The advent of big data mirrors our technological evolution as a society: for the first time in history, we have the ability to easily and cheaply capture and store massive amounts of data in a way that was simply impossible before. This transition means that we are no longer constrained to statistical methods of sampling or estimation in order to extract meaning from data.
Instead, collecting a complete data set means that we can now analyze the dataset in its entirety, as well. Simply put, analyses from here on out must focus on the subject N=all, rather than attempting to guess at a population or hope for a representative subset based on random sampling of data. “Big data” means that we can have it all.
As Mayer-Schönberger and Cukier put it, “when we talk about big data, we mean “big” less in absolute than in relative terms: relative to the comprehensive set of data.” Instead of just using bits and pieces of the data, we want to process as much of it as we can, finally seeing the forest despite the trees.
This shift in statistical measurement comes with its own set of problems. The larger a dataset, the more likely it is to have errors, and the less likely analysts are to have time to carefully clean each and every datum point. However, data scientists have found that even massive error-prone datasets are more reliable than pristine but tiny samples.

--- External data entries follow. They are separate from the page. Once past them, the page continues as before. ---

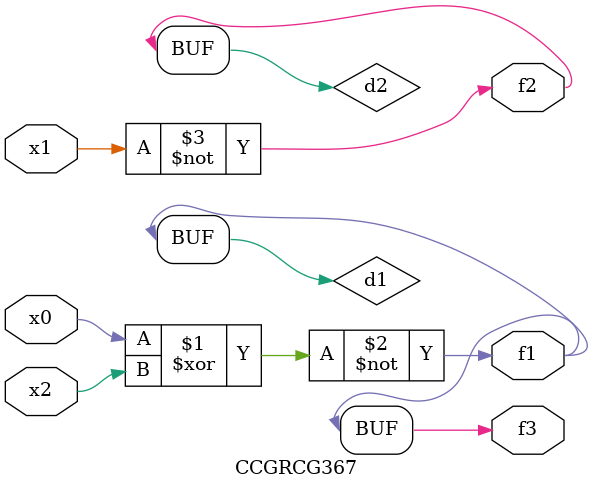
<source format=v>
module CCGRCG367(
	input x0, x1, x2,
	output f1, f2, f3
);

	wire d1, d2, d3;

	xnor (d1, x0, x2);
	nand (d2, x1);
	nor (d3, x1, x2);
	assign f1 = d1;
	assign f2 = d2;
	assign f3 = d1;
endmodule

</source>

In a messy dataset, the authors write, “any particular reading may be incorrect, but the aggregate of many readings will provide a more comprehensive picture.” Essentially, the messy whole can outperform exact, accurate subsets.
As we make inroads into big data, we also make an important shift from results that focus on causation to results concerned only with correlation. Mayer-Schönberger and Cukier describe it thusly:
“If millions of electronic medical records reveal that cancer sufferers who take a certain combination of aspirin and orange juice see their disease go into remission, then the exact cause for the improvement in health may be less important than the fact that they lived. Likewise, if we can save money by knowing the best time to buy a plane ticket without understanding the method behind airfare madness, that’s good enough.” — pg. 14
Nowadays, that needs to be enough — and it often is for e-commerce companies looking for profit, and doctors looking to save lives — but it also represents a radically different approach to problem-solving than many of us are used to. Rather than adhering strictly to the traditional scientific method, big data allows us to work backward, first starting with data collection, then analysis and finally drawing conclusions from whatever patterns may appear.
This shift away from trying to support or disprove a theory cancels out the possibility of researcher bias, but also lends itself to a directionless investigation, with results subject to the interests of the analysts exploring the data. Essentially, the only answers that will be found are the ones a researcher chooses to look for.
With their Kindle e-book readers, for example, Amazon.com has the ability to tabulate which sections of books are most highlighted, where readers tend to stop reading and which themes prompt the most user engagement. But since these answers don’t do anything for their long-term business goals, the data just sits there. A publishing company, however, given this same information, might use it to tweak advertising, author writing styles and marketing campaigns. In this example, both companies are using the same data, but the ‘answers’ they get from a set of data may be completely different. In the world of big data, the mindset with which researchers approach a dataset can make all of the difference.
Mayer-Schönberger and Cukier cover data ethics, collection techniques and even a shift in our natural thought processes — just some of the highlights in their book. At only 200 pages, their book is a quick read, filled with well-thought-out and easy-to-digest examples. You don’t need to be a data expert or computer science whiz to gain something from the text. In fact, the structure of the book lends itself to readers looking for a light introduction to the concept of big data.
Whether your questions are about the history of the field or where it’s headed next, Mayer-Schönberger and Cukier’s “Big Data: A Revolution That Will Transform How We Live, Work, and Think” has something for everyone. You’ll likely walk away feeling impressed, informed and most importantly, curious about the immense possibilities that lie before us with the study of big data.